半胱天冬酶在细胞凋亡和细胞信号传导中起重要作用。 Caspase 3/7(CPP32 / apopain)的激活对于细胞凋亡的起始是重要的。 Caspase 3/7也被鉴定为药物筛选靶标。半胱天冬酶抑制剂具有抗癌和其他药理学潜力。已经证明Caspase 3/7对肽序列Asp-Glu-Val-Asp(DEVD)具有底物选择性。 我们的Amplite 荧光Caspase 3/7检测试剂盒使用(Z-DEVD)2 R110作为荧光指示剂,用于检测caspase 3/7活性。R110衍生的半胱天冬酶底物可能是用于荧光检测各种半胱天冬酶活性的最敏感的指示剂。R110肽是无色和无荧光的。通过半胱天冬酶裂解R110肽产生强荧光R110,其可以在510-530nm下荧光测量,在488nm激发,这是最常见的激发光源。

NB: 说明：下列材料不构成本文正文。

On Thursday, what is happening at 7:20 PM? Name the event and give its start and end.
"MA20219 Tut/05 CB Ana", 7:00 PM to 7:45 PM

半胱天冬酶诱导的R110水解的荧光增加与半胱天冬酶的活性成比例。
产品编号 | 产品名称 | 规格 | 价格 |
E0104 | Amplite 荧光法Caspase 3/7活性检测试剂盒 绿色荧光 | 500 Tests | 3840RMB |
E0105 | Amplite 荧光法Caspase 3/7活性检测试剂盒 红色荧光 | 100Tests | 4488RMB |
操作方法
1.准备细胞:
1.1对于粘附细胞:在生长培养基中将细胞在20,000至80,000个细胞/孔/ 90L下过夜,96孔板或5,000至20,000个细胞/孔/ 20L,用于384孔板。
1.2对于非粘附细胞:从培养基中离心细胞,然后将细胞沉淀悬浮于培养基中,培养基浓度为80,000至200,000细胞/孔/ 90L,用于96孔poly-D赖氨酸平板或20,000至50,000细胞/孔/ 20L用于384孔聚-D赖氨酸板。 在实验之前,在制动器关闭的情况下以800rpm离心板2分钟。
注意:应对每个细胞系进行单独评估,以确定诱导细胞凋亡的最佳细胞密度。
2.准备库存解决方案:
2.1在使用前,在室温下使用组分A,B,C(如果需要,组分D和E)。
2.2如果需要,制备1mM Caspase 3/7抑制剂Ac-DEVD-CHO储备液:将100μLDMSO(未提供)直接加入到Ac-DEVD-CHO小瓶(组分D)中。 该抑制剂可用于确认荧光信号强度与Caspase 3/7样蛋白酶活性之间的相关性。
注意:应将未使用的抑制剂储备液等分并在-20°C下干燥储存。
3.准备Caspase 3/7检测溶液:
将50μL200X胱天蛋白酶3/7底物储备溶液(组分A)和100μL1MDTT溶液(组分C)加入10mL测定缓冲液(组分B)中,并充分混合。
注意:50μL的200X caspase 3/7底物储备液足以进行100次测定,每次测定的反应体积为100μL。 未使用的200X caspase 3/7底物储备液应等分,在-20°C干燥储存,避光。
4.运行Caspase 3/7测定:
4.1通过将10μL10X测试化合物(96孔板)或5μL5X测试化合物(384-板)加入PBS或所需缓冲液中来处理细胞。 对于空白孔(没有细胞的培养基),加入相应量的化合物缓冲液。
4.2将细胞板在培养箱中孵育一段所需的时间(用喜树碱处理的Jurkat细胞4-6小时)以诱导细胞凋亡。
4.3加入100μL/孔(96孔板)或25μL/孔(384孔板)的半胱天冬酶3/7测定溶液(来自步骤3)。
4.4将板在室温下孵育至少1小时,避光。
注1:如果需要,在室温下加入测定溶液10分钟前,将1L Caspase 3/7抑制剂Ac-DEVD-CHO的1mM储备液(来自步骤2.2)加入选定的样品中,以确认Caspase 3 / 7个类似的活动。
注2:如果需要,通过将5mM R110标准品(组分E)稀释到生长培养基中制备R110标准曲线,得到系列稀释的R110标准品,范围为0-50M。将100μL连续稀释的R110标准品加入含有的孔中。 在测量荧光之前的任何时间,100μLCaspase3/7测定溶液。 该标准曲线可用于测定含有胱天蛋白酶3/7的反应中产生的产物的摩尔数。
4.5在制动器关闭的情况下,以800rpm离心细胞板(特别是对于非粘附细胞)2分钟。
4.6在Ex / Em = 490 / 525nm处观察荧光增加。